When the Government tell us that they have no designs on the jury system as a whole, we have to remember that the Government have previous convictions. As there are no rules to prevent your using those previous convictions in reaching your verdict on this part of the Bill, I urge Members of the Committee to do so. I say that previous convictions should not be taken into account but sometimes it might make a difference if we know that in the past we were urged to do away with jury trial in another area. Is this the beginning, yet again, of an assault that will lead to yet fewer and fewer jury trials? I am afraid that my suspicion is that that is what we are looking at.

4.15 p.m.

Lord Renton: The noble Baroness is fully justified, if I may say so, in not going the whole way with her own party on every occasion. Although I shall vote against Clauses 41 and 49 because they go too far in getting rid of jury trials, I feel bound to point out that there is an exception to nearly every good rule. I wish to draw the Committee's attention to an experience which I had which I believe illustrates that.
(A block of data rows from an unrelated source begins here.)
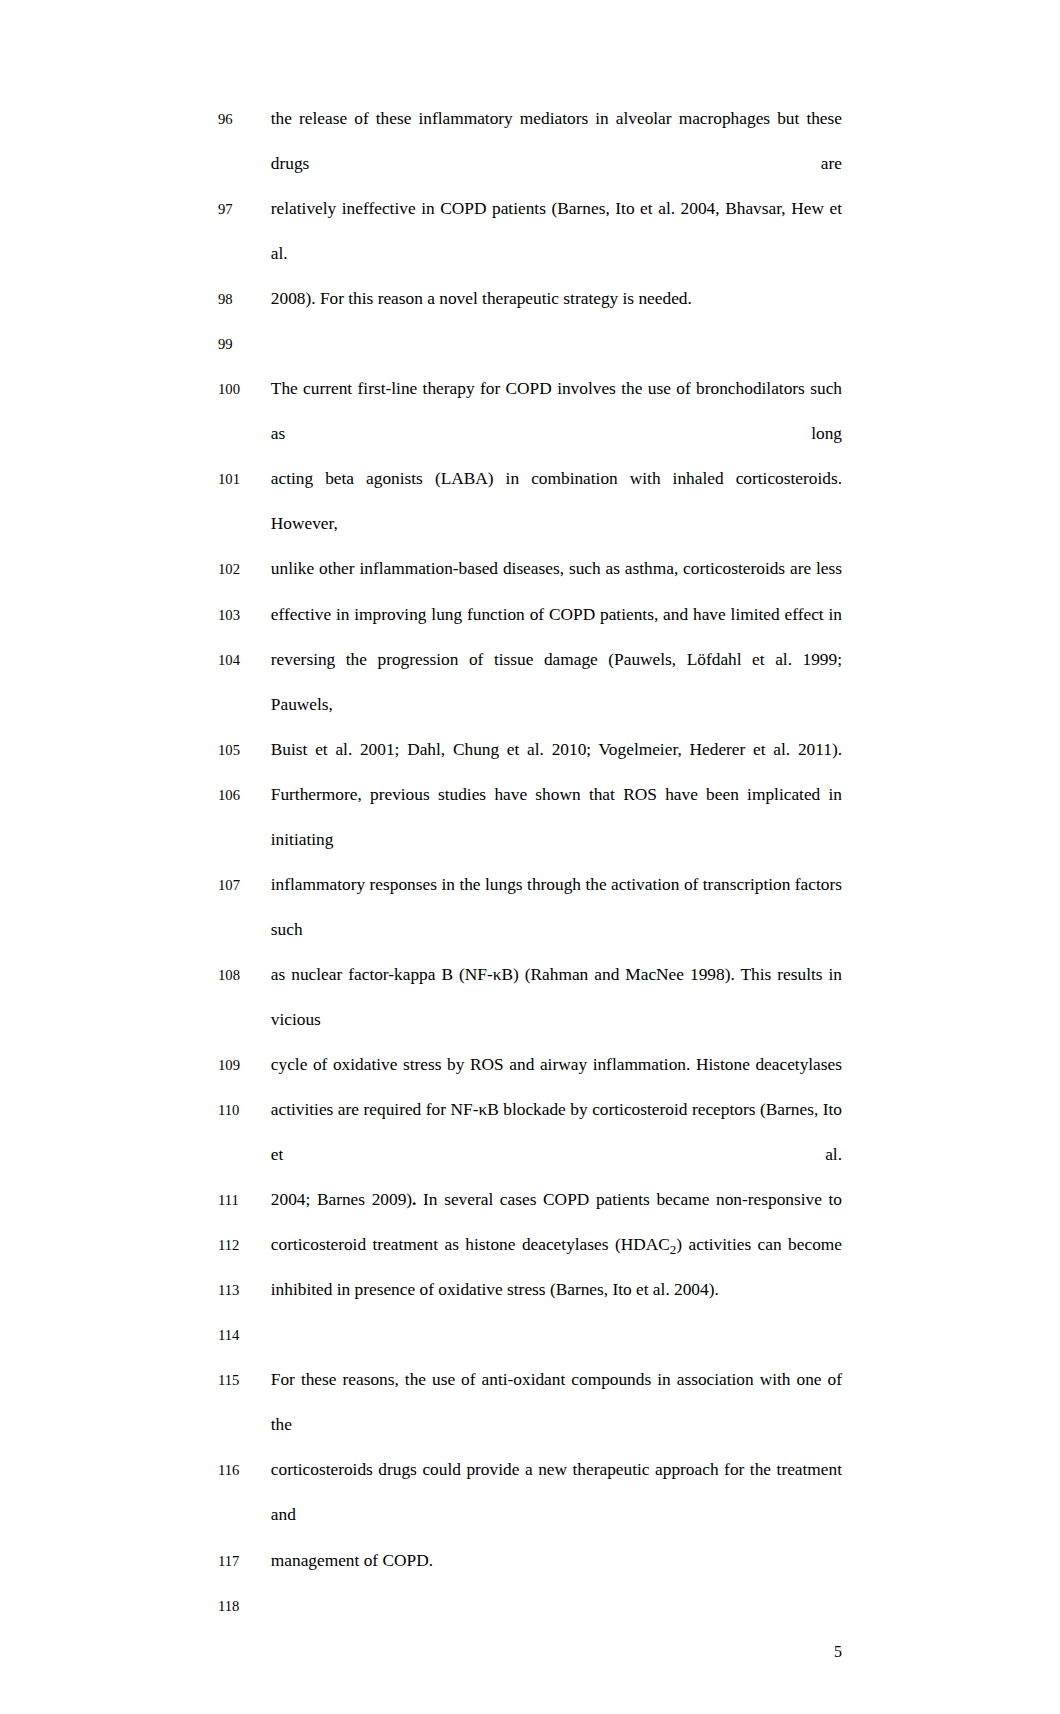96
the release of these inflammatory mediators in alveolar macrophages but these drugs are
97
relatively ineffective in COPD patients (Barnes, Ito et al. 2004, Bhavsar, Hew et al.
98
2008). For this reason a novel therapeutic strategy is needed.
99
100
The current first-line therapy for COPD involves the use of bronchodilators such as long
101
acting beta agonists (LABA) in combination with inhaled corticosteroids. However,
102
unlike other inflammation-based diseases, such as asthma, corticosteroids are less
103
effective in improving lung function of COPD patients, and have limited effect in
104
reversing the progression of tissue damage (Pauwels, Löfdahl et al. 1999; Pauwels,
105
Buist et al. 2001; Dahl, Chung et al. 2010; Vogelmeier, Hederer et al. 2011).
106
Furthermore, previous studies have shown that ROS have been implicated in initiating
107
inflammatory responses in the lungs through the activation of transcription factors such
108
as nuclear factor-kappa B (NF-κB) (Rahman and MacNee 1998). This results in vicious
109
cycle of oxidative stress by ROS and airway inflammation. Histone deacetylases
110
activities are required for NF-κB blockade by corticosteroid receptors (Barnes, Ito et al.
111
2004; Barnes 2009). In several cases COPD patients became non-responsive to
112
corticosteroid treatment as histone deacetylases (HDAC2) activities can become
113
inhibited in presence of oxidative stress (Barnes, Ito et al. 2004).
114
115
For these reasons, the use of anti-oxidant compounds in association with one of the
116
corticosteroids drugs could provide a new therapeutic approach for the treatment and
117
management of COPD.
118
5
When I appeared for the defence in a fraud case of great complexity and with a lot of money involved before a jury, it lasted five weeks. It was very complicated. Most of the jury were not very well educated and found it impossible to follow the evidence and the arguments. Indeed, from time to time some of them fell asleep. When the five weeks were coming to an end, the High Court judge decided that he had to direct the jury, by implication, and that is what he did. He went a long way towards doing so.

Therefore, I favour giving power to the court to do without a jury if that is what the defence also wants and if the prosecution agrees. If the clauses are voted down in Committee, I shall come back with a narrow amendment on Report that would enable the court to try any lengthy, complicated fraud case without a jury if that is proposed on behalf of the accused and agreed to by the prosecution.